Thermo-responsive microgel particles can exhibit a drastic volume shrinkage upon increasing the solvent temperature. Recently we found that the spreading of poly(N-isopropylacrylamide)(PNiPAm) microgels at a liquid interface under the influence of surface tension hinders the temperature-induced volume phase transition. In addition, we observed a hysteresis behavior upon temperature cycling, i.e. a different evolution in microgel size and shape depending on whether the microgel was initially adsorbed to the interface in expanded or collapsed state. Here, we model the volume phase transition of such microgels at an air/water interface by monomer-resolved Brownian dynamics simulations and compare the observed behavior with experiments. We reproduce the experimentally observed hysteresis in the microgel dimensions upon temperature variation. Our simulations did not observe any hysteresis for microgels dispersed in the bulk liquid, suggesting that it results from the distinct interfacial morphology of the microgel adsorbed at the liquid interface. An initially collapsed microgel brought to the interface and subjected to subsequent swelling and collapsing (resp. cooling and heating) will end up in a larger size than it had in the original collapsed state. Further temperature cycling, however, only shows a much reduced hysteresis, in agreement with our experimental observations. We attribute the hysteretic behavior to a kinetically trapped initial collapsed configuration, which relaxes upon expanding in the swollen state. We find a similar behavior for linear PNiPAm chains adsorbed to an interface. Our combined experimental - simulation investigation provides new insights into the volume phase transition of PNiPAm materials adsorbed to liquid interfaces.
研究动机与目标
- 理解微凝胶在液态界面吸附时出现的迟滞体积相变的起源,该现象在体相中并未观察到。

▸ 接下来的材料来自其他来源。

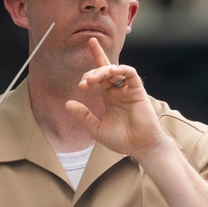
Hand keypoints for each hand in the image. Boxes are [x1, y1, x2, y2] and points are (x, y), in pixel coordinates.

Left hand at [65, 38, 167, 157]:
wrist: (140, 148)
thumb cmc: (122, 140)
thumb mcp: (97, 129)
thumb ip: (83, 116)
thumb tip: (67, 103)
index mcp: (109, 97)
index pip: (98, 77)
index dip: (88, 76)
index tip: (81, 87)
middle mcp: (118, 91)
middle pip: (106, 68)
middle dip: (96, 59)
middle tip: (85, 80)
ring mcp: (128, 90)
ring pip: (116, 70)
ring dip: (103, 70)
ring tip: (93, 79)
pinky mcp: (138, 91)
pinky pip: (131, 74)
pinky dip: (121, 69)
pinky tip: (111, 71)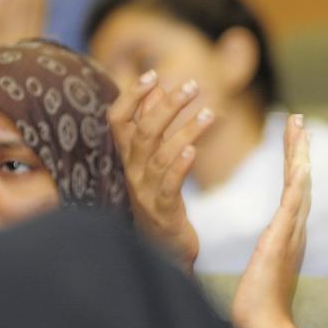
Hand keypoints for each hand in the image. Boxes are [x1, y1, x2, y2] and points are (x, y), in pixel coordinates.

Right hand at [108, 71, 211, 272]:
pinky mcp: (163, 212)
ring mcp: (145, 193)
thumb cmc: (162, 202)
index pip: (118, 120)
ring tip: (209, 113)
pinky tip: (194, 151)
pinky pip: (168, 185)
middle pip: (143, 131)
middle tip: (192, 86)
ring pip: (159, 155)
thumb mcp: (155, 162)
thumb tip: (159, 90)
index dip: (131, 96)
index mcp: (128, 159)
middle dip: (167, 106)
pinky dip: (179, 166)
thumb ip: (155, 128)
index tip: (153, 75)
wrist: (165, 252)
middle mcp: (132, 173)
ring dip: (184, 130)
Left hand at [231, 114, 310, 327]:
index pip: (292, 191)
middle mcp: (295, 230)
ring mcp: (292, 233)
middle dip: (300, 149)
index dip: (294, 164)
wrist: (263, 325)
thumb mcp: (260, 272)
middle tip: (300, 120)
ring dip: (300, 154)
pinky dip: (299, 180)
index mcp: (288, 235)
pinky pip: (293, 203)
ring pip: (299, 184)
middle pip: (300, 180)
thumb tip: (264, 257)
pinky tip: (302, 161)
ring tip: (300, 127)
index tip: (294, 140)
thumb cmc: (257, 306)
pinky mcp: (282, 239)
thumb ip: (266, 258)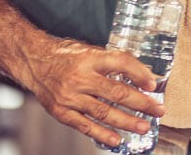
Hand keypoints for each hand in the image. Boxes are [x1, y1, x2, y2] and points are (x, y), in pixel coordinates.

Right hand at [24, 38, 164, 147]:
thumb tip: (142, 75)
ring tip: (143, 127)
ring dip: (126, 121)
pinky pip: (84, 125)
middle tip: (157, 109)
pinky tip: (116, 139)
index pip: (120, 62)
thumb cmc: (64, 55)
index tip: (153, 84)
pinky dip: (101, 134)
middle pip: (116, 91)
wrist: (33, 61)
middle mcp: (80, 77)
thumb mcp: (89, 50)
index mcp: (89, 58)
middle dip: (140, 102)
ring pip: (103, 111)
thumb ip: (112, 61)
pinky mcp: (61, 111)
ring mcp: (70, 96)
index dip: (139, 73)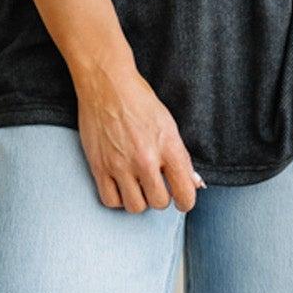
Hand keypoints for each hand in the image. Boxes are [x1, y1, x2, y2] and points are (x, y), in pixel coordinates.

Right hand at [73, 56, 204, 211]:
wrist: (106, 84)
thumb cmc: (139, 101)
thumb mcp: (169, 125)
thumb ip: (181, 157)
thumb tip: (193, 182)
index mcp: (168, 147)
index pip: (185, 192)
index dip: (186, 201)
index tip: (182, 200)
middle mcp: (145, 159)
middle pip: (159, 203)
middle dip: (160, 198)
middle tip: (156, 186)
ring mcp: (120, 165)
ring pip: (135, 207)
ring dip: (139, 200)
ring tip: (138, 187)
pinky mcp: (99, 166)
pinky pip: (110, 200)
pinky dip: (117, 198)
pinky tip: (121, 186)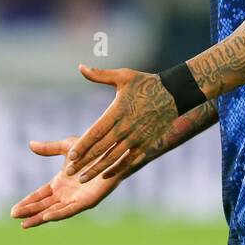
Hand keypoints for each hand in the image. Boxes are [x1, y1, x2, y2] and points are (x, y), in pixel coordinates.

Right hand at [10, 137, 123, 228]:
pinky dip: (58, 214)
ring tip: (25, 224)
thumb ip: (49, 148)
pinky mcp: (87, 201)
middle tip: (13, 216)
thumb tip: (30, 144)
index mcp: (60, 183)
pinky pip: (70, 210)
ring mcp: (76, 198)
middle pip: (43, 205)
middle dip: (29, 211)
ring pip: (54, 211)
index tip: (13, 210)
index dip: (27, 202)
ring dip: (40, 217)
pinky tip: (46, 217)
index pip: (39, 196)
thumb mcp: (67, 147)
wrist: (113, 151)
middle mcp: (67, 194)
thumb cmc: (94, 148)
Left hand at [64, 63, 181, 180]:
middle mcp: (126, 127)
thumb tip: (80, 67)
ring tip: (84, 178)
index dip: (83, 145)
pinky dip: (117, 169)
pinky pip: (130, 160)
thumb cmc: (145, 83)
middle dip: (85, 161)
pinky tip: (106, 175)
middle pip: (102, 148)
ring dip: (98, 169)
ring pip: (114, 157)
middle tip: (70, 172)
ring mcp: (137, 137)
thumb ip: (100, 75)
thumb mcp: (123, 76)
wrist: (174, 93)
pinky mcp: (146, 144)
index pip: (96, 132)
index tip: (70, 156)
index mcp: (118, 111)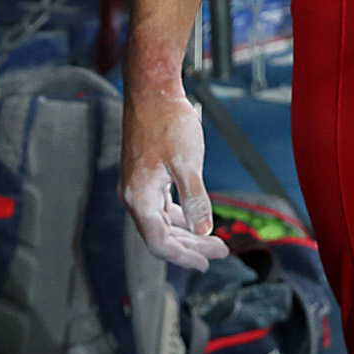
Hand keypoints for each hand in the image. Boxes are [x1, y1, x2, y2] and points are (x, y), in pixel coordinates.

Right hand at [121, 86, 227, 270]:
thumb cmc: (169, 122)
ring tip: (212, 240)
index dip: (184, 256)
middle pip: (161, 235)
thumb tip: (203, 230)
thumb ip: (195, 199)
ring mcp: (137, 186)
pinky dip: (178, 216)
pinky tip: (193, 218)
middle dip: (191, 246)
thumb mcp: (187, 162)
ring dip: (186, 232)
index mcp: (140, 197)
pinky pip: (160, 207)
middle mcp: (133, 196)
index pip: (160, 242)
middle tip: (220, 251)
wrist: (153, 90)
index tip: (208, 262)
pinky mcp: (144, 176)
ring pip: (161, 222)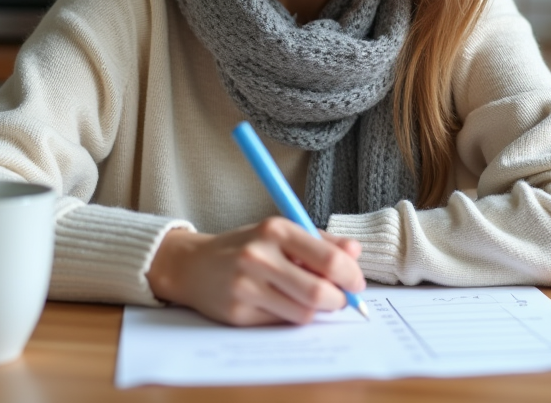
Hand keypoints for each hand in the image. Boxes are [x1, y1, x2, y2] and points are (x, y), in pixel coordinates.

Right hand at [146, 217, 364, 325]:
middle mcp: (259, 256)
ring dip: (316, 311)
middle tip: (341, 299)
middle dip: (339, 300)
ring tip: (310, 299)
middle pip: (319, 292)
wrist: (193, 265)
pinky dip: (291, 316)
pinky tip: (282, 304)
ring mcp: (246, 286)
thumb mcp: (281, 233)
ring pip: (304, 313)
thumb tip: (355, 251)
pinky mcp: (238, 312)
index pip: (329, 259)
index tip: (357, 283)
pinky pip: (282, 322)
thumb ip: (321, 242)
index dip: (351, 276)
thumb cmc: (246, 247)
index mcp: (276, 229)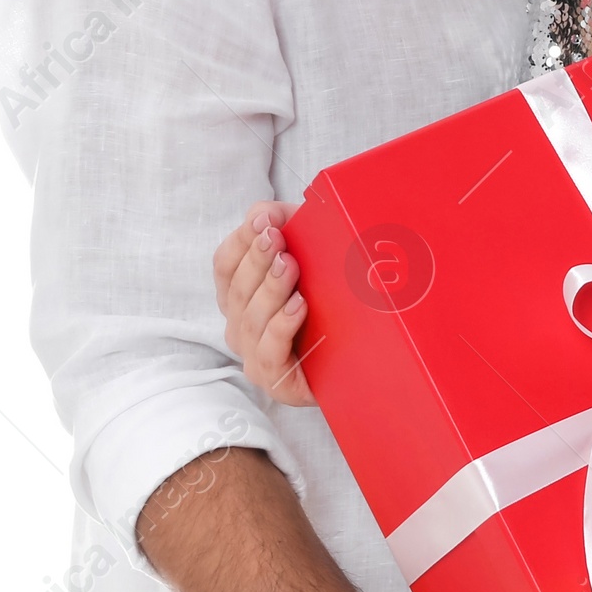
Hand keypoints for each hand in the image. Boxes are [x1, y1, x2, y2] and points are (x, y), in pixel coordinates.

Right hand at [213, 201, 314, 405]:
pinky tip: (299, 306)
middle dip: (257, 260)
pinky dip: (281, 327)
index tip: (265, 219)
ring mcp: (254, 353)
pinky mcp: (276, 379)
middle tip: (277, 239)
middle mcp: (241, 323)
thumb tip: (263, 212)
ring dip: (270, 289)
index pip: (225, 264)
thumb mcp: (311, 252)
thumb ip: (286, 223)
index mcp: (241, 293)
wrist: (365, 355)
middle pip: (237, 288)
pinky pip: (269, 353)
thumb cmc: (331, 299)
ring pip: (250, 319)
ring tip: (290, 266)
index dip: (241, 240)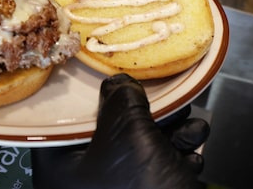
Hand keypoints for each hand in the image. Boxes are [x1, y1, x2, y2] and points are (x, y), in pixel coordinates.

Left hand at [32, 74, 208, 188]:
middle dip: (148, 113)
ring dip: (172, 133)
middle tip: (167, 101)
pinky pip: (157, 165)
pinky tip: (191, 155)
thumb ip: (123, 99)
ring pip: (141, 144)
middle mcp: (83, 180)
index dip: (94, 92)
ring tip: (190, 130)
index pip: (69, 116)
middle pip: (112, 127)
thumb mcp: (129, 133)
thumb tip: (120, 83)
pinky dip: (177, 156)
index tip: (115, 74)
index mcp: (61, 166)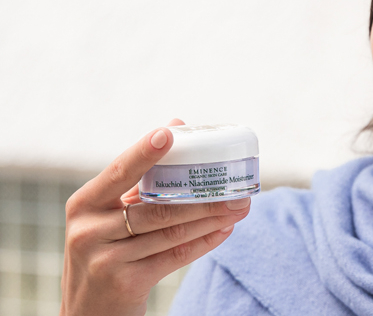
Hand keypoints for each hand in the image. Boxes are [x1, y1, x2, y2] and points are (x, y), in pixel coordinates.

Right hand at [60, 119, 251, 315]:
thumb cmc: (105, 250)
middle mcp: (88, 230)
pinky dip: (203, 242)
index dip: (144, 152)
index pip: (120, 171)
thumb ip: (138, 175)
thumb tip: (174, 124)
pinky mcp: (124, 283)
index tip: (169, 133)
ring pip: (170, 232)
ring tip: (238, 207)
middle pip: (157, 207)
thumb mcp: (108, 214)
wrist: (89, 312)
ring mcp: (104, 259)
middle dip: (203, 197)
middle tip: (236, 188)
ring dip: (211, 218)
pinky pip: (174, 257)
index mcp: (84, 203)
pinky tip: (225, 230)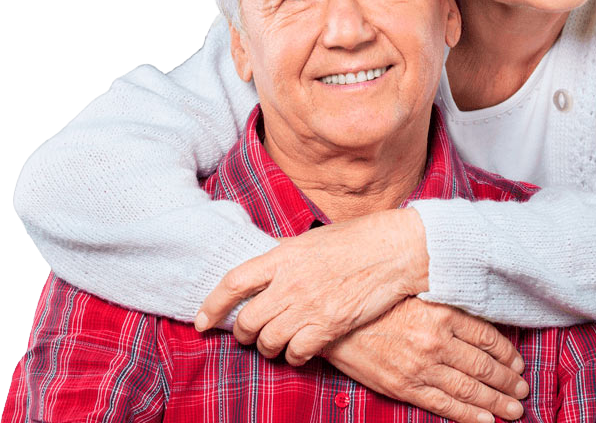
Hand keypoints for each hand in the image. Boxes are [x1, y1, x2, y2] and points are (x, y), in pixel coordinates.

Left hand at [194, 207, 428, 364]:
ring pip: (268, 341)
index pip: (234, 282)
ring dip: (266, 347)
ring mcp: (309, 305)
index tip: (201, 319)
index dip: (212, 303)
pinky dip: (292, 357)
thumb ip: (285, 256)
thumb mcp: (311, 239)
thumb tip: (264, 267)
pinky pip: (296, 353)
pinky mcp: (328, 326)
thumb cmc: (355, 240)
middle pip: (247, 319)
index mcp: (283, 255)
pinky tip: (298, 350)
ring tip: (273, 343)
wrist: (392, 251)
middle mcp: (290, 281)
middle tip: (247, 334)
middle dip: (241, 333)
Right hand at [324, 297, 527, 422]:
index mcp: (441, 312)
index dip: (507, 353)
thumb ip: (445, 306)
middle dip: (508, 381)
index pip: (487, 336)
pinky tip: (486, 420)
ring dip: (497, 401)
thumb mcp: (415, 294)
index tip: (518, 362)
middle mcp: (436, 339)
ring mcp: (421, 366)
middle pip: (484, 366)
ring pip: (470, 389)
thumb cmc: (378, 304)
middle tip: (523, 389)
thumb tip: (476, 320)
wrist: (337, 322)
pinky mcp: (405, 386)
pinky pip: (445, 405)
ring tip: (515, 410)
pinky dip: (469, 415)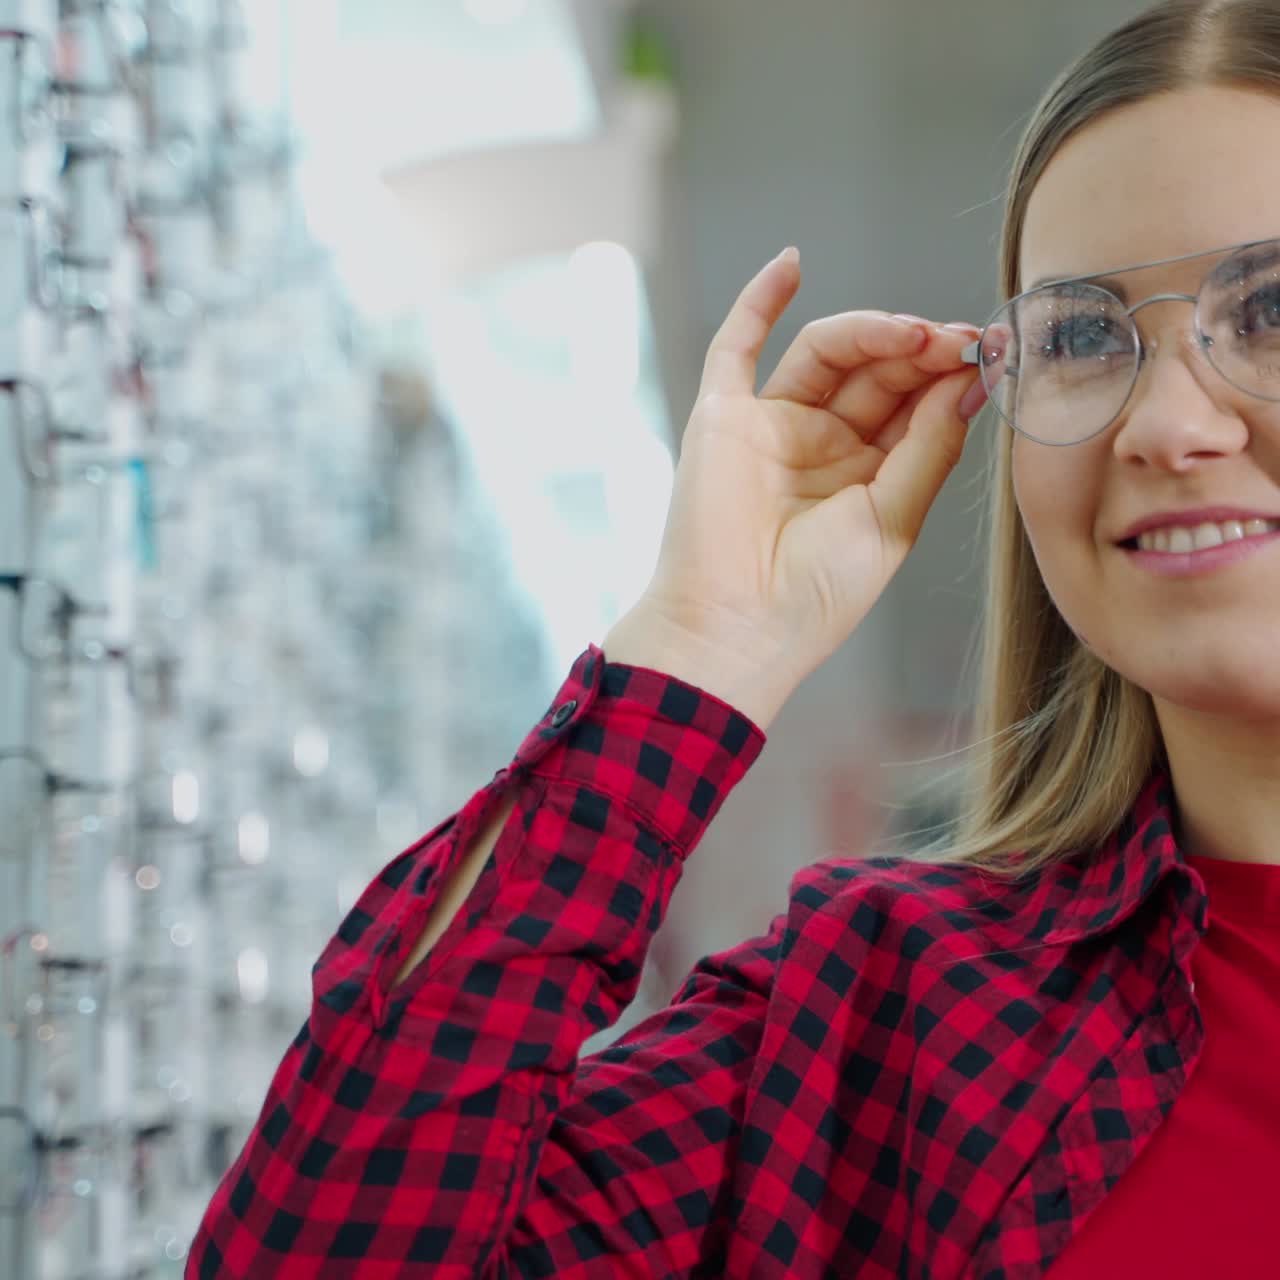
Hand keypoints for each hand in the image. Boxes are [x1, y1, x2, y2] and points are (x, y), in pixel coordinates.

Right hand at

- 确定界面限域本身是否足以在微凝胶溶胀/脱溶胀行为中引发迟滞。
- 研究微凝胶结构及交联密度对界面迟滞的调控作用。
- 探究类似迟滞行为是否也存在于界面处的线性聚合物链中。
- 建立一种单体分辨的模拟框架,以重现实验中观察到的界面微凝胶动力学。
提出的方法
- 采用有效粒子建模的粗粒化PNiPAm微凝胶的单体分辨布朗运动模拟,结合外部势场以模拟气/水界面。
- 采用两步平衡协议:先在体相中进行初始平衡(溶胀或塌陷状态),随后吸附至界面并重新平衡。
- 对体相和界面微凝胶施加温度循环协议,以探测尺寸与形状演变中的迟滞行为。
- 系统性地改变交联密度,以评估其对迟滞程度的影响。
- 将微凝胶行为与吸附在界面处的线性PNiPAm链的行为进行对比,以分离结构效应的影响。
- 使用有效势场模拟表面张力与界面吸引力,温度依赖性相互作用用于模拟体积相变。
实验结果
研究问题
- RQ1液态界面的存在是否会在PNiPAm微凝胶中诱导出体相中不存在的迟滞体积相变?
- RQ2在界面微凝胶中观察到的迟滞现象的根源是什么,特别是当从塌陷状态开始时?
- RQ3交联密度如何影响微凝胶界面迟滞的幅度?
- RQ4这种迟滞行为是否特异于微凝胶结构,还是也存在于界面处的线性聚合物链中?
- RQ5单体分辨的布朗运动模拟能否定量再现实验中观察到的界面微凝胶动力学迟滞?
主要发现
- 本研究成功再现了实验中在气/水界面处温度循环下观察到的微凝胶尺寸迟滞行为。
- 在相同温度循环协议下,体相微凝胶中未观察到迟滞,表明界面限域是该效应的必要条件。
- 初始塌陷的微凝胶在界面吸附后,升温时显著溶胀,冷却后仍保持较大尺寸,表明发生了不可逆的结构弛豫。
- 后续温度循环仅表现出减弱的迟滞,与初始非平衡态部分弛豫一致。
- 迟滞行为归因于动力学捕获的塌陷构象,其在溶胀过程中发生弛豫,而界面稳定了非平衡态。
- 线性PNiPAm链在界面吸附后,温度循环下也表现出迟滞行为,表明该效应源于界面聚合物物理行为,而非微凝胶拓扑结构。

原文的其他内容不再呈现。